**PROVIDED MATERIAL**:
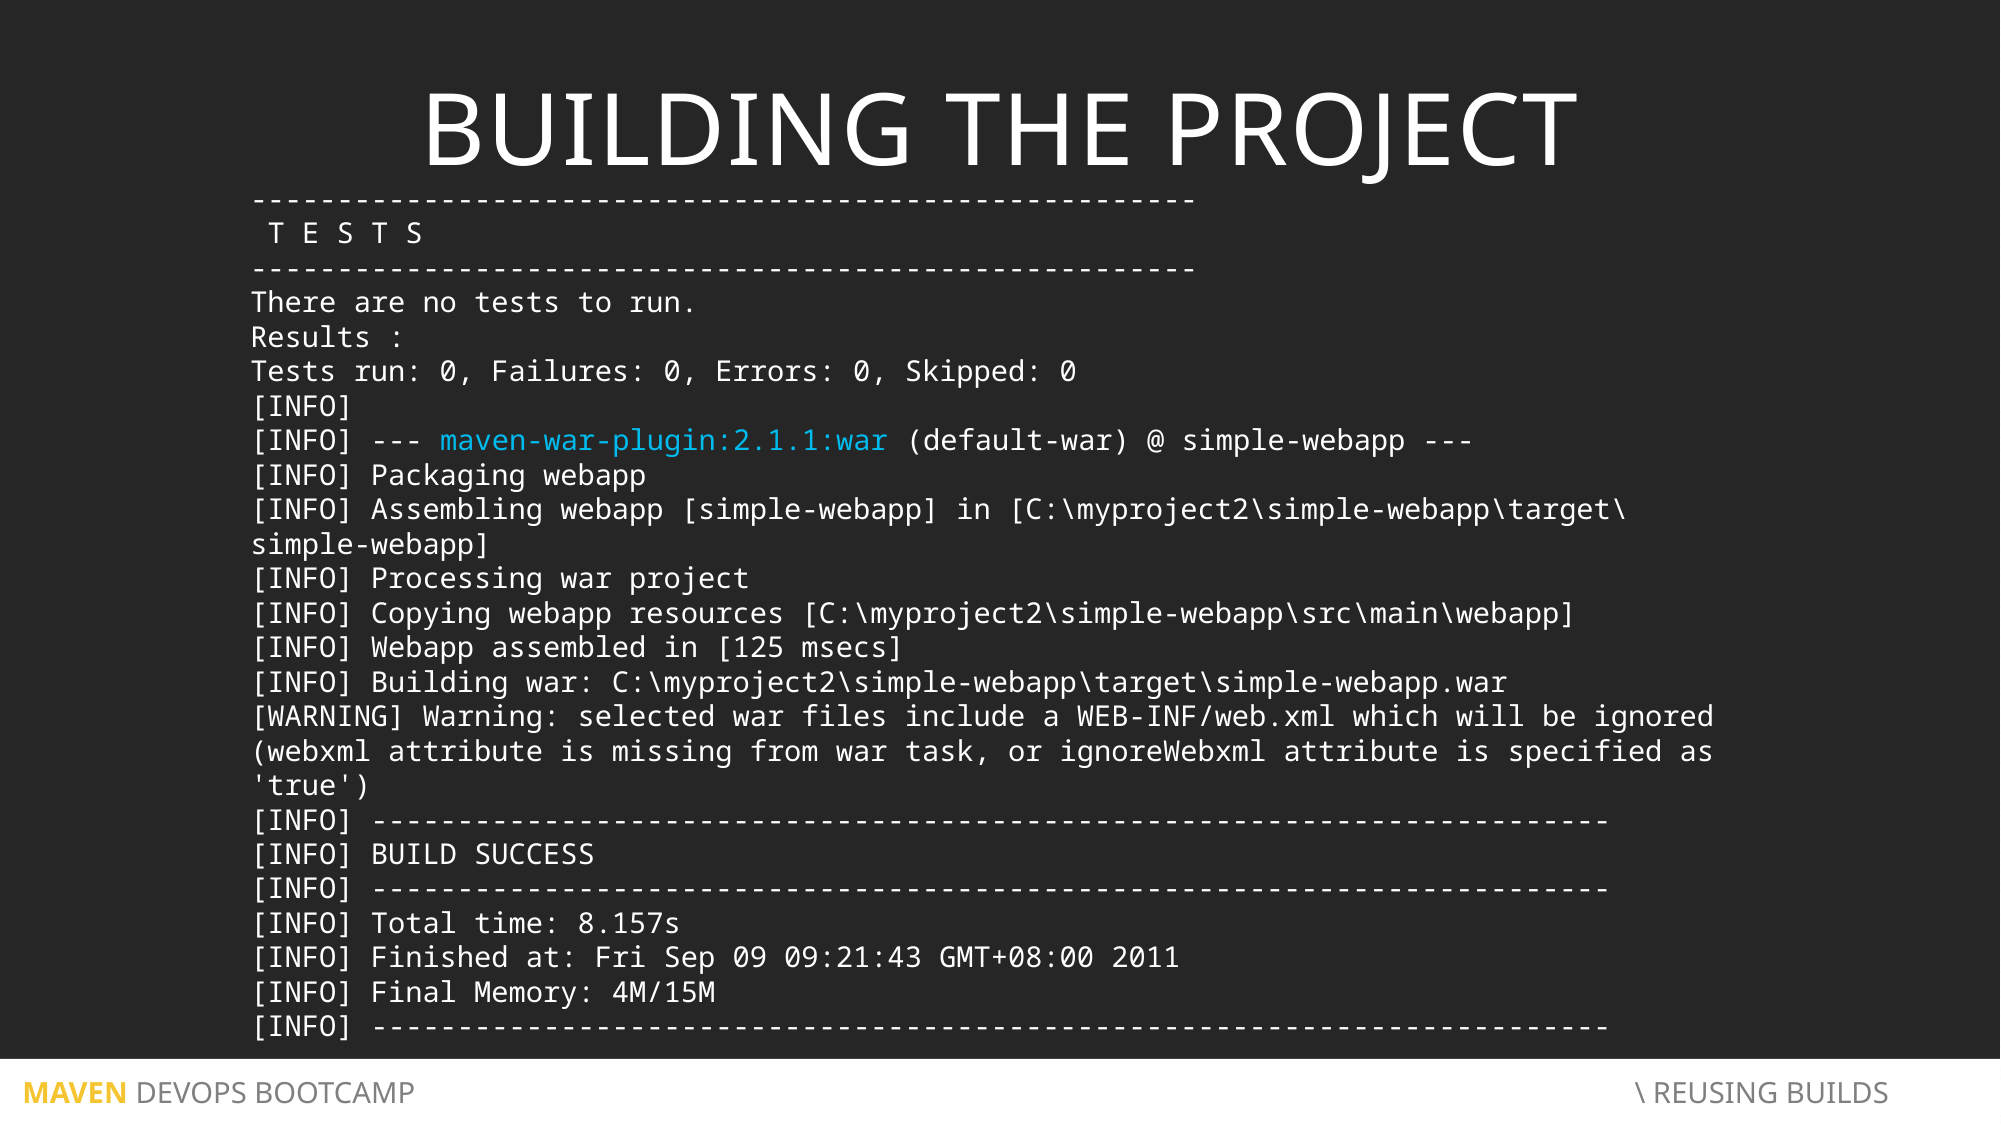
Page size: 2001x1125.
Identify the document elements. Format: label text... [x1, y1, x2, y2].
* * *
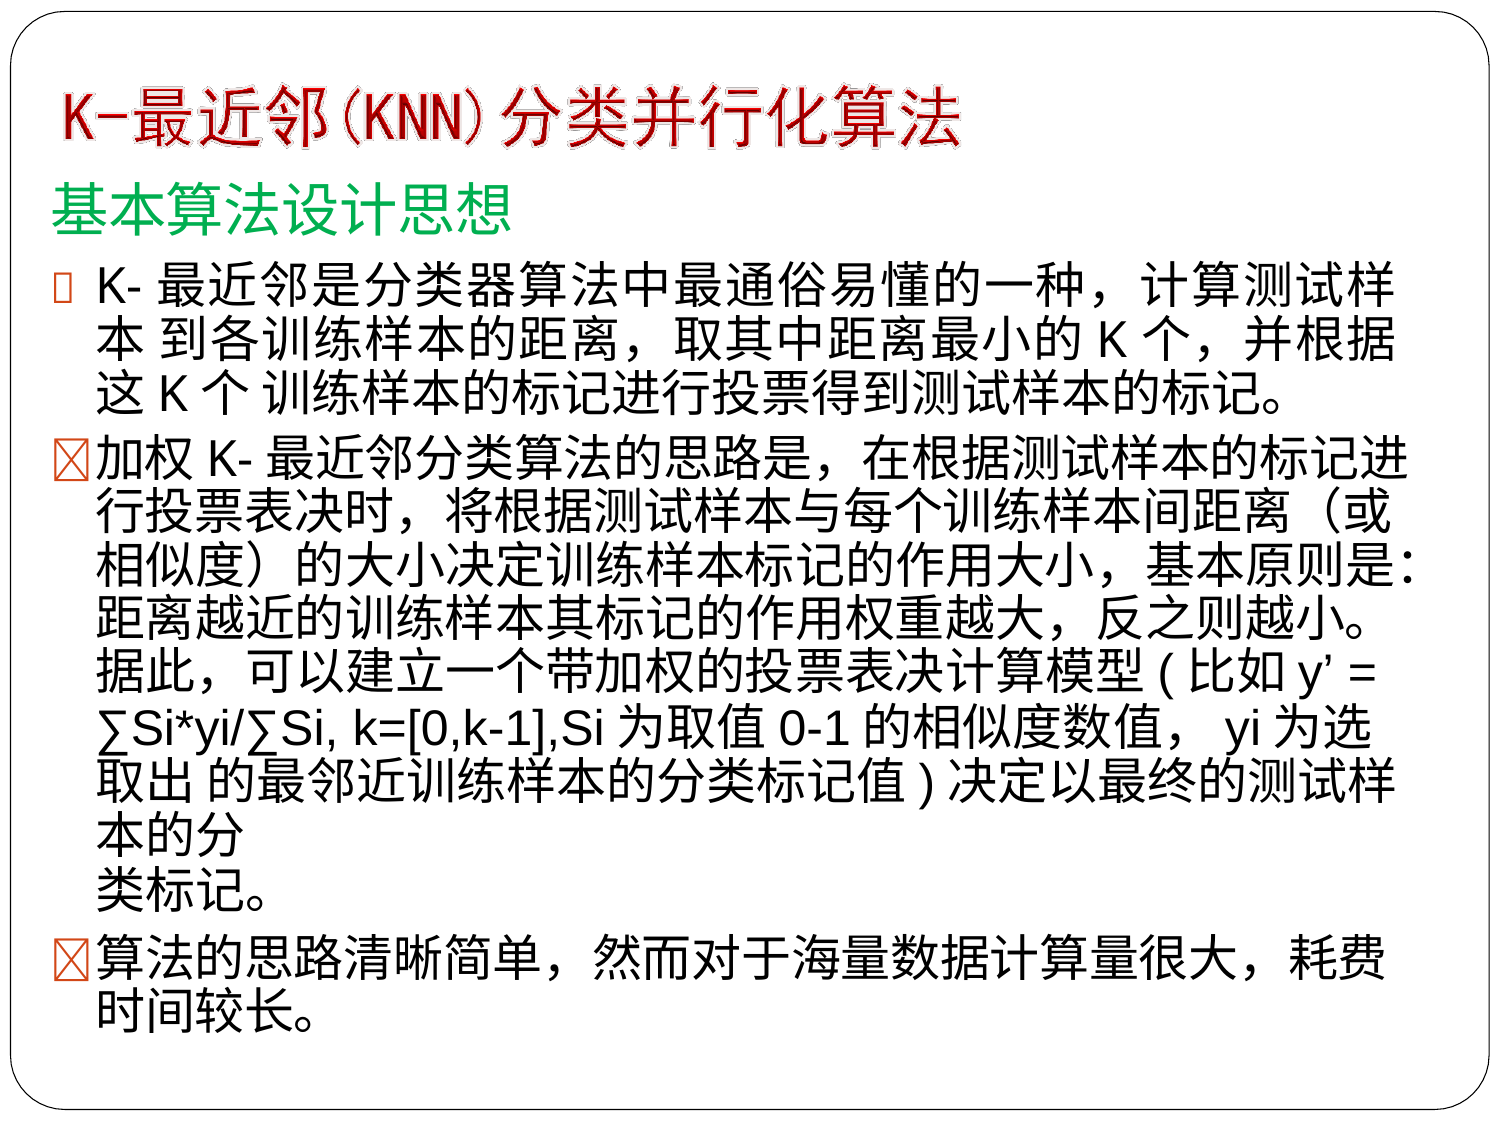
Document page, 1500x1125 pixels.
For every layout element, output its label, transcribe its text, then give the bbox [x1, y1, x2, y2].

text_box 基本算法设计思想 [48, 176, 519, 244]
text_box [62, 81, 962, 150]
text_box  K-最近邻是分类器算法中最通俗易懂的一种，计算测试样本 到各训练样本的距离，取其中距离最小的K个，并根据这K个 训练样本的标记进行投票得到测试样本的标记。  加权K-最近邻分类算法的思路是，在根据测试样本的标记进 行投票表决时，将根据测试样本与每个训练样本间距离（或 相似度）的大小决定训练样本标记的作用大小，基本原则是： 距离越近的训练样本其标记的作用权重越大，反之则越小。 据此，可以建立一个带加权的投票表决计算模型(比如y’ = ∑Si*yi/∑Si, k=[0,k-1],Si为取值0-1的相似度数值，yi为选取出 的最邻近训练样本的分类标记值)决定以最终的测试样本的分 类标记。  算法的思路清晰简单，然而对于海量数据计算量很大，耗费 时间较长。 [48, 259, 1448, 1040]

**WORK TO BE COMPLETED**: Everything above from the line containing "Page size: 2001x1125." through the line containing "Identify the document" must be copied exactly. Nothing outside that range belongs in the answer.

**TASK RESULT**:
Page size: 2001x1125.
Identify the document elements. Format: label text... [x1, y1, x2, y2].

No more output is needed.